To support your own custom collection, you need to add a detection rule in this file that recognizes your product by its name or file structure and returns the correct template name.
Example:
# Sentinel-2 L2A
if name.startswith('S2') and '_MSIL2A_' in name:
return 'stac_s2l2a'In the clas/ directory, there is also a file named product_type.py which is responsible for determining the product type of a given scene.

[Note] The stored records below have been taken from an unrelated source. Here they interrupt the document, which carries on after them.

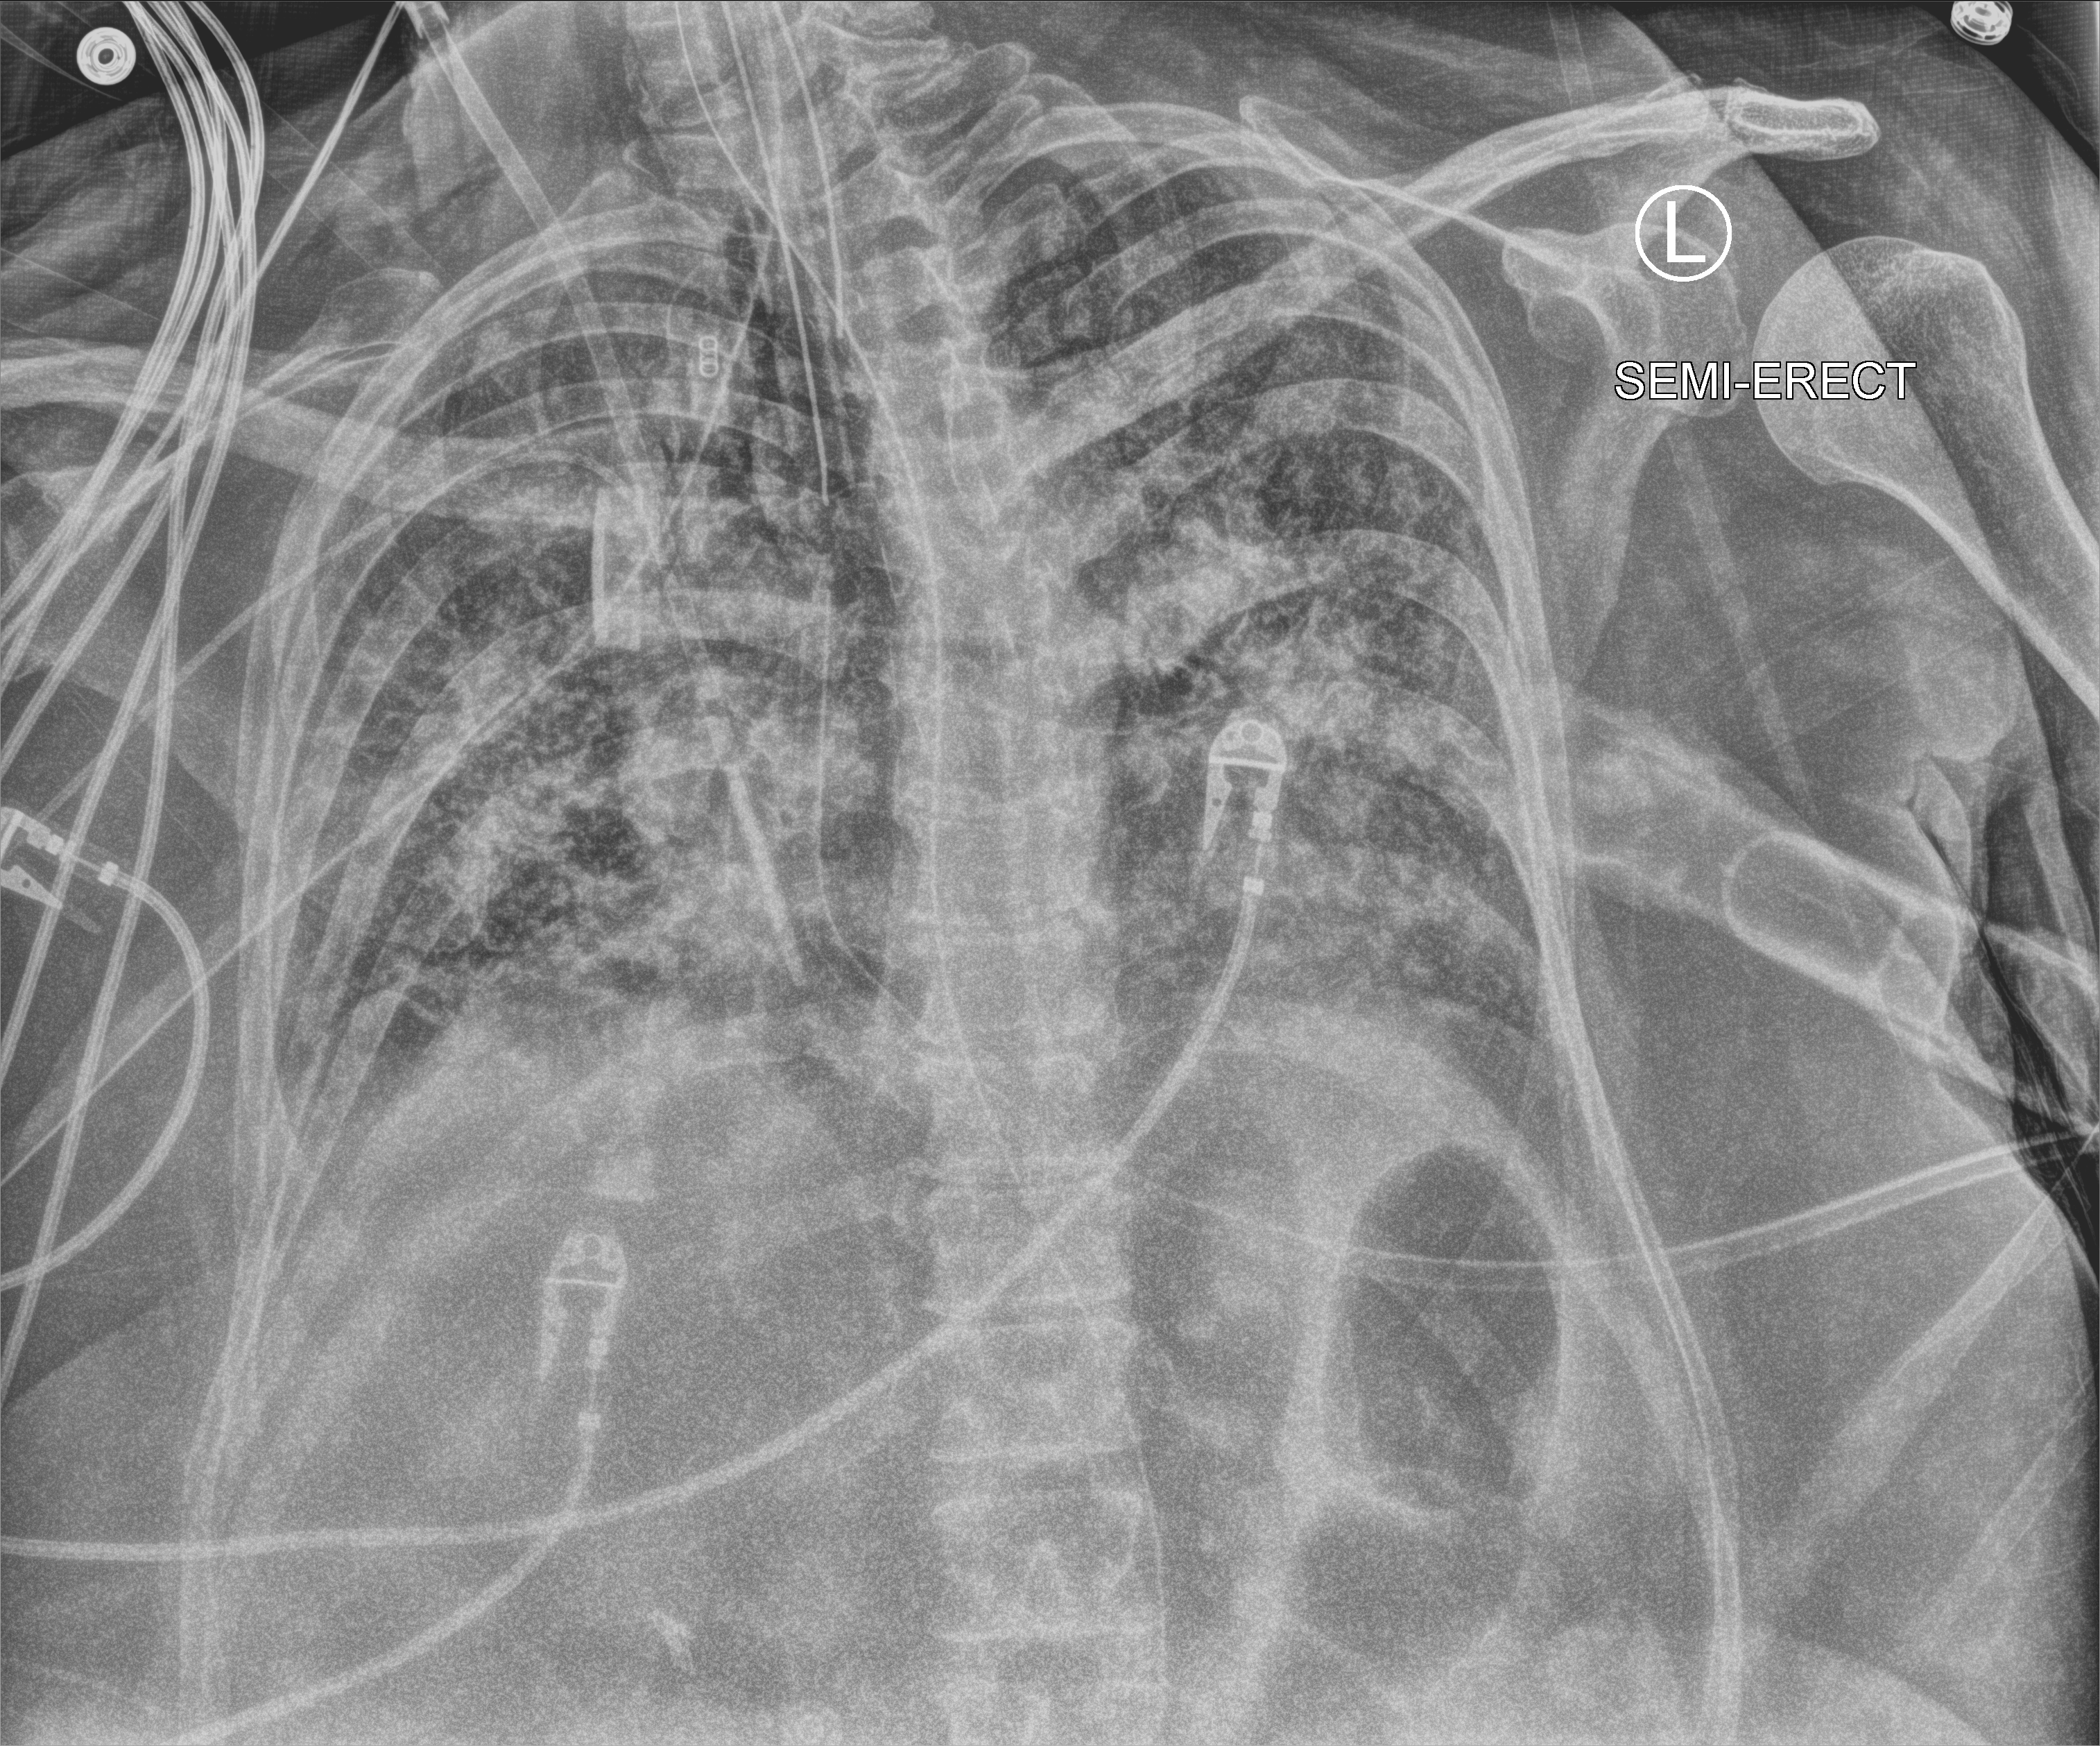
Portable chest radiograph; anteroposterior (AP) projection. Patient hospitalised with COVID-19; female, aged 60–74 years.
From the hospital-stay record, not from the radiograph (when in the stay this image was taken is not recorded): COPD (admission record): no; diabetes (admission record): no; hypertension (admission record): yes.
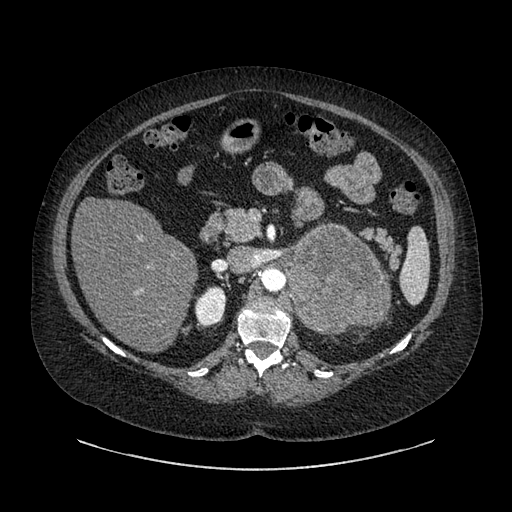
Contrast-enhanced abdominal CT, one axial slice. Intravenous contrast given. Soft-tissue window (W 400 / L 40 HU). 0.62 mm slice thickness. 512 × 512 image matrix, field of view 460 × 460 mm. Patient: female, 61 years. Case-level facts recorded for this patient, not image findings: diagnosis: adrenocortical carcinoma; tumour side: left adrenal; tumour size at pathology: 13 cm; Ki-67 index: 79 %; stage (as recorded): 2.
Annotated regions visible in this slice (semi-automatic segmentation, software-assisted and operator-edited):
- mass: bounding box <289,227,387,334> (left, top, right, bottom; pixels)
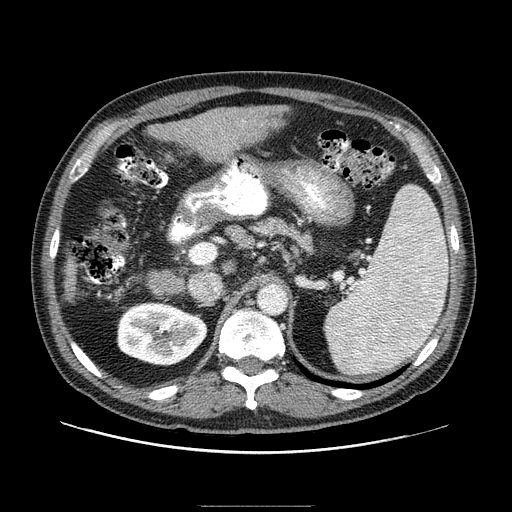
Contrast-enhanced abdominal CT (liver protocol), one axial slice. Position 45 of 99 along the scan axis. Reconstruction kernel STANDARD. 100 kVp. One of 2 acquisitions stored at this slice position. Soft-tissue window (W 400 / L 40 HU). 512 × 512 image matrix, field of view 400 × 400 mm. Case-level facts recorded for this patient, not image findings: diagnosis: hepatocellular carcinoma (patient treated with transarterial chemoembolisation; whether this scan precedes or follows treatment is not stated here); TNM stage (as recorded): Stage-II; Child-Pugh class: A; tumour differentiation: well differentiated.
Structures marked on this image (semi-automatically segmented with operator editing):
- liver parenchyma outside the tumour (the mass and vessels are separate outlines, so this box may not span the whole liver): box from (x=64, y=106) to (x=280, y=300) px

This value is later used to correctly classify and process your data. To support a custom collection, you need to add your own condition inside this file so the program can recognize your product type from the product name or folder structure.
Example:
# Custom satellite product
if name.startswith('MYMISSION') and '_L1_' in name:
return 'MYMISSION_L1'The detected product type is then mapped in a separate product-type registry CSV mappings/ProductTypes2RuleMapping.csv to determine which mapping and template to use. To support a custom collection, you also need to add the corresponding entry here with basic mapping rules.
Example registry format:
ProductType;RuleName;ESAProductType
S1_EW_GRDH_1S;S1_L1L2;EW_GRDH_1S
S2_MSI_L1C;S2_MSI;MSI_L1C
S3_OL_2_WFR___;S3_OL;OL_2_WFR___
- ProductType – value returned from
product_type.py. - RuleName – internal key linking to a specific mapping CSV and template (corresponding to the mapping file name).
- ESAProductType – canonical ESA label (or custom standardized name).
The dlc.py file contains reusable helper functions and utilities that can be referenced in templates. This is the place to define any custom logic specific to your data source — for example, functions that compute derived attributes, format metadata values, generate additional links, or perform geometric calculations.
Example of usage in template:
odata = await get_odata_id(attr) # attr has 's2msi:productUri' or 'filename'
average_azimuth = s2_compute_average(attr, 'view:azimuth')After completing these steps, you will be able to run metadata_extract with your own custom product.